Lastesel Mittelstand

Es vergeht keine Politikerrede, in der nicht der Mittelstand hochgehalten wird, seine Leistungen für die Wirtschaft und die Gesellschaft insgesamt in den höchsten Tönen gelobt werden und er für gänzlich unverzichtbar für das Wohlergehen unseres Landes erklärt wird. Aber die Wirklichkeit, die harten Fakten sprechen eine andere Sprache: Nach einer Studie der Weltbank und der Wirtschaftsprüfungs- und Steuerberatungsgesellschaft PwC hat in Deutschland die Belastung von Mittelständlern mit Steuern und Abgaben im vergangenen Jahr deutlich zugenommen: Der Anteil aller Steuern und Abgaben am Gewinn ist von 46,8 Prozent im Jahr 2012 auf 49,4 Prozent gestiegen.

Die Auswertung dieser Studie durch Tobias Kaiser in der WELT vom 20.11. 2013 ergab: Im Vergleich von Steuersystemen in 189 Staaten fiel Deutschland wegen dieser höheren Belastungen von Rang 72 auf Platz 89 zurück.

Mit den knappen 50 Prozent an Abgaben und Steuern liegt Deutschland deutlich über dem Durchschnitt der EU-Länder. Weltweit zahlen die Unternehmen im Schnitt 43,1 Prozent, also nahezu 15 Prozent weniger, was sich negativ auf die Wettbewerbschancen deutscher Firmen auswirkt. Konkret: Gegen den weltweiten Trend steigen Steuern und Abgaben für kleinere und mittlere Unternehmen in Deutschland, dem Lastesel Mittelstand wird immer mehr aufgeladen.

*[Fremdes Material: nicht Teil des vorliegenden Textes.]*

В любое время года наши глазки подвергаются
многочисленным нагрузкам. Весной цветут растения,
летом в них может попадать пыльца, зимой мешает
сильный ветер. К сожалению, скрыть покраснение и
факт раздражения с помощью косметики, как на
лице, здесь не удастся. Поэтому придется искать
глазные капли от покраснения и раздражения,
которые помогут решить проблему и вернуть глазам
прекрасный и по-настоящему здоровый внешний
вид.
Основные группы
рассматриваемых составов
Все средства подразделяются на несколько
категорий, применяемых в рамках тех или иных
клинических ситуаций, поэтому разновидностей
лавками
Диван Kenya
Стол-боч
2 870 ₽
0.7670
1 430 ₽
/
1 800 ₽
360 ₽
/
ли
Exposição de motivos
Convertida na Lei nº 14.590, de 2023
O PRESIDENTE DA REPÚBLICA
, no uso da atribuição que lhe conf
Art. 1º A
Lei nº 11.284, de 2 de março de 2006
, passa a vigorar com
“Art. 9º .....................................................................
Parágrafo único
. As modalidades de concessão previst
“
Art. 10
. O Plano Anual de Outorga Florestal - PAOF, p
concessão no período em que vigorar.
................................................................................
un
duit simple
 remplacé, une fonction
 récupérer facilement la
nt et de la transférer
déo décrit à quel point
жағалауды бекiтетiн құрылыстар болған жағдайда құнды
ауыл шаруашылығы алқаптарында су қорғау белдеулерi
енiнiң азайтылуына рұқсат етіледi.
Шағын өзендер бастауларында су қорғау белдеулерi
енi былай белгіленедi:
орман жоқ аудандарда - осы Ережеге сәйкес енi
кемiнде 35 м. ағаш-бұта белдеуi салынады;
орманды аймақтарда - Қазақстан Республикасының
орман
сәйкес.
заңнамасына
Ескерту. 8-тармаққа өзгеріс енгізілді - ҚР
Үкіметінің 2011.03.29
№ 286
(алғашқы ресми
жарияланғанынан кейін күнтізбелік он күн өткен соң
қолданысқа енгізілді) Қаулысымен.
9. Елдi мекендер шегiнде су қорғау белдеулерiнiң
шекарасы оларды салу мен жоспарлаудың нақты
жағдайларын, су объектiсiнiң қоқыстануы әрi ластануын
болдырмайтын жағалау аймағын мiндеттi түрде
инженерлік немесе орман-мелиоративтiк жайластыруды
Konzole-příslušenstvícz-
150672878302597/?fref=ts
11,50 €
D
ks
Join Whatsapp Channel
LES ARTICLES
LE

Selbst Länder, die nicht gerade dafür bekannt sind, ein Niedrigsteuerland zu sein, belasten ihre Mittelständler weniger als hierzulande üblich. So beträgt die Gesamtbelastung in Dänemark nur 27 Prozent, in Großbritannien 34 und in den Niederlanden 39 Prozent. Fazit der Studienleiter: „Eine höhere Gesamtsteuer- und Abgabenbelastung geht ganz direkt zu Lasten der internationalen Wettbewerbsfähigkeit des deutschen Mittelstands“.

Das ist ein ernsthaftes Problem, das auch an der Investitionsquote in Deutschland sichtbar wird: Jahr für Jahr sinkt das Niveau der Investitionen. Die Betriebe leben und zehren von der Substanz. Die insgesamt geringen Investitionen - auch die der öffentlichen Hand - führen längst zu Mangelerscheinungen z. B. an unseren Schulen, an der Infrastruktur, an neuen Industrie- und Gewerbeeinrichtungen etc. Was Deutschland dringend benötigt, ist ein wettbewerbsfähiges Steuerrecht. Eines, das Investitionen fördert.

Jan Dams: „Deutsche Firmen müssen in den kommenden Jahren im Inland deutlich mehr investieren, wenn das Land im weltweiten Wettbewerb nicht zurückfallen soll. Investitionen sichern Jobs“ – mehr als Vieles von dem, was die Großkoalitionäre gerade an Geschenken verteilen wollen.

Die Argumente der öffentlichen Hand, sie benötige eben mehr Geld, und müsse deshalb auch beim Mittelstand „zulangen“, sind wohlfeil.

Auch und gerade die öffentliche Hand sollte doch auch berücksichtigen, was Ludwig Erhard einst ausführte: „Jede Ausgabe des Staates beruht auf einem Verzicht des Volkes“; egal, ob Arbeitnehmer, Rentner oder eben mittelständischer Unternehmer. Wo aber sind heute noch Ludwig Erhards Erben zu finden?
Was Deutschlands Mittelstand jetzt braucht, sind klare Signale, dass man ihn als Stütze, als Rückgrat unserer Gesellschaft haben will. Er ist in der Regel in ganz besonderer Weise an den Standort Deutschland gebunden. Er investiert und beschäftigt und bildet vor Ort aus. Das soll auch in Zukunft so bleiben.
Damit dies aber auch zum Vorteil und Nutzen von uns allen so bleiben kann, darf es nicht dabei bleiben, dass dem Lastesel Mittelstand immer mehr aufgeladen wird, denn wenn er einmal unter seiner Last zusammenbricht, bricht mehr zusammen als „nur“ der Mittelstand. Dann stünde für uns alle mehr auf dem Spiel.